# Kubota BX-23- Whats it worth?



## EGLC (Nov 8, 2007)

I'm looking at a 2004 Kubota BX 23 tractor a guy has for sale. Do any of you have an idea what its worth? If so please let me know thankx!!!!!


specs:

2004 Kubota BX-23
22hp Diesel
112hr.s 
Hydrostatic
Front Loader
60" Mower
Back blade
Backhoe with 12" bucket
Tractor tires & a NEW set of Turf tires

Owned by a homeowner and garage kept. Almost no scratches on paint.


----------



## cantoo (Dec 27, 1999)

I don't want to start a fight with BX owners but in my opinion it is too small for a lot of jobs. I have a Ford 1520 and it's amost a little too small but I do try to do too much with it so it's mostly my fault. It really depends on what you are trying to do with the machine. I have 2 Steiners so the BX would get little use. The back hoe is only good for very small jobs and tight spaces. My opinion only.


----------



## EGLC (Nov 8, 2007)

I agree its on the smaller side, but the guy is asking under $7k. So thats why I'm asking. I would use it for the rest of winter (if we even get any snow :crying:) and then during the spring for lawn installations and sell it by summer for a profit. (If there is one)


----------



## magnatrac (Dec 22, 2006)

EGLC;507339 said:


> I agree its on the smaller side, but the guy is asking under $7k. So thats why I'm asking. I would use it for the rest of winter (if we even get any snow :crying:) and then during the spring for lawn installations and sell it by summer for a profit. (If there is one)

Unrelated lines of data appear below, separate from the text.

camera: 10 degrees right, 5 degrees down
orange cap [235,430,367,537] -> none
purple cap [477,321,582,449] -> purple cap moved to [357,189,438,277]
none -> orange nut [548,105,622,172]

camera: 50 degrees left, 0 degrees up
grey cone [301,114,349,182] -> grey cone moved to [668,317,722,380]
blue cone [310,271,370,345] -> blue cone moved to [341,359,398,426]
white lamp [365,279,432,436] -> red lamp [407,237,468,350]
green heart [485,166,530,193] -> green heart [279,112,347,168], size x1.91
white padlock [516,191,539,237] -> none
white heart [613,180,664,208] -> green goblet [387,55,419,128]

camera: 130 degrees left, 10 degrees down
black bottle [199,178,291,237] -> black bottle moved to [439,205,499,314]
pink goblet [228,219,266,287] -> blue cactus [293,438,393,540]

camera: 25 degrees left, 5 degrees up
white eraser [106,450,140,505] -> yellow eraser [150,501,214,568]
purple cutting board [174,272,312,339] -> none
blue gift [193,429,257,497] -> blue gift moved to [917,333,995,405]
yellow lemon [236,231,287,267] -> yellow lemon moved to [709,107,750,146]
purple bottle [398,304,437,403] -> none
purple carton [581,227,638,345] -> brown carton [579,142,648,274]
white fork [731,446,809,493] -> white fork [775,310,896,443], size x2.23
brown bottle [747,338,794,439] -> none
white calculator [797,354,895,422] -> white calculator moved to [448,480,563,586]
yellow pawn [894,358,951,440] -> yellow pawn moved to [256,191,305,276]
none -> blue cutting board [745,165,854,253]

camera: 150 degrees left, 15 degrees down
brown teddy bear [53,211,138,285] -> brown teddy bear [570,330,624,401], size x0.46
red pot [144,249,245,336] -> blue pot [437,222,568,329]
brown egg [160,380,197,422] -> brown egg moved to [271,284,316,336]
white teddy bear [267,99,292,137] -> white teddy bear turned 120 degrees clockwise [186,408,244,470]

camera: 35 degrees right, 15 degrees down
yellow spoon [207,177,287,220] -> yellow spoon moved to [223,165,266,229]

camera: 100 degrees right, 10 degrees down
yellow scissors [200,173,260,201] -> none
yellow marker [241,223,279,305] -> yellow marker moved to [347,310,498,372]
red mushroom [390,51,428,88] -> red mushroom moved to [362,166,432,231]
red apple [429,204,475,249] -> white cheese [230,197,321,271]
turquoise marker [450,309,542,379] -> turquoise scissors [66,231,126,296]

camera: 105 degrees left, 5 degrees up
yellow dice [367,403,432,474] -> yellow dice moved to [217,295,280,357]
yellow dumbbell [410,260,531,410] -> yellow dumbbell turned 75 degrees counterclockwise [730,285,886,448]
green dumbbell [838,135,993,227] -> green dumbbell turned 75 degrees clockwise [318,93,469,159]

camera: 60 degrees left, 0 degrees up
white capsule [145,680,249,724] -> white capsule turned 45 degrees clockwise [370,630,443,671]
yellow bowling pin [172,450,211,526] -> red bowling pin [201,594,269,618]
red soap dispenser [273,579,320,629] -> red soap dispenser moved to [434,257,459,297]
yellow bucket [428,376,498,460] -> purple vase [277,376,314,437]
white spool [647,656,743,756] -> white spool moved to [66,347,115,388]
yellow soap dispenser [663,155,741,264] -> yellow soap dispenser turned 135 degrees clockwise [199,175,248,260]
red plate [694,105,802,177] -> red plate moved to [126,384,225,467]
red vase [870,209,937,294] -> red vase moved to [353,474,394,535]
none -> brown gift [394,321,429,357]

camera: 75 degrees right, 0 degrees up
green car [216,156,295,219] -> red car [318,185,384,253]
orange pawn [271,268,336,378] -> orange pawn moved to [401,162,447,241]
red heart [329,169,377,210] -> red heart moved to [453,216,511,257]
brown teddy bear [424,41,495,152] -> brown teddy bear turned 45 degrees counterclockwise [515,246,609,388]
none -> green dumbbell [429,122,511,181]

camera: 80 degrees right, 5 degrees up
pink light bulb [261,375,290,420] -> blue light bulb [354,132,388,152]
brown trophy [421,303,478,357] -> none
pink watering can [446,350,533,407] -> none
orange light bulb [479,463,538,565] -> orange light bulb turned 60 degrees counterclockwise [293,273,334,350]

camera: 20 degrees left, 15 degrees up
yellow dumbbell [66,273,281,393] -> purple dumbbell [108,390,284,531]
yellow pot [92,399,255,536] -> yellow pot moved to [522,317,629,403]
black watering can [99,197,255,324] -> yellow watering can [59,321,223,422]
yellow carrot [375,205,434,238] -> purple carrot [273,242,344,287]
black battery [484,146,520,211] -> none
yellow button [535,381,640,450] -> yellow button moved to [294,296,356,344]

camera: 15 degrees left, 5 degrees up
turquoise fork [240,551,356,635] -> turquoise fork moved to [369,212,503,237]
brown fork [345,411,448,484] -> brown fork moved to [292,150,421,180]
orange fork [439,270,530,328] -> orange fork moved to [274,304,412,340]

 That's sounds funny all of that for under 7k. ,it's like 17k new for all of that. Sounds like an great deal what county do you have to send the money to? I don't want to sound negative but the bare tractor is like 9 or 10 k alone new.( depending on your market). If for some reason that is not a scam don't ask silly questions BUY IT !!! Good Luck !!!


----------



## Spudgunner (Aug 23, 2006)

magnatrac;507424 said:


> That's sounds funny all of that for under 7k. ,it's like 17k new for all of that. Sounds like an great deal what county do you have to send the money to? I don't want to sound negative but the bare tractor is like 9 or 10 k alone new.( depending on your market). If for some reason that is not a scam don't ask silly questions BUY IT !!! Good Luck !!!


Agreed. Reminds me of the Toolcat I saw some time ago on Craigslist for $5000. (That included shipping from TX to ID and had low hours....  )


----------



## EGLC (Nov 8, 2007)

Spudgunner;508163 said:


> Agreed. Reminds me of the Toolcat I saw some time ago on Craigslist for $5000. (That included shipping from TX to ID and had low hours....  )


Well it wasn't on craigslist so my finger are crossed. lol


----------



## buckwheat_la (Oct 11, 2009)

with the year and size, this machine is worth about $13000 american, i would also disagree with the contention that this machine is not good for snowremoval, believe it or not with the speed differences i use a massey gc 2300 as a back up machine for my skid steers, and it can keep up (just no cab, brrrrrrrr)


----------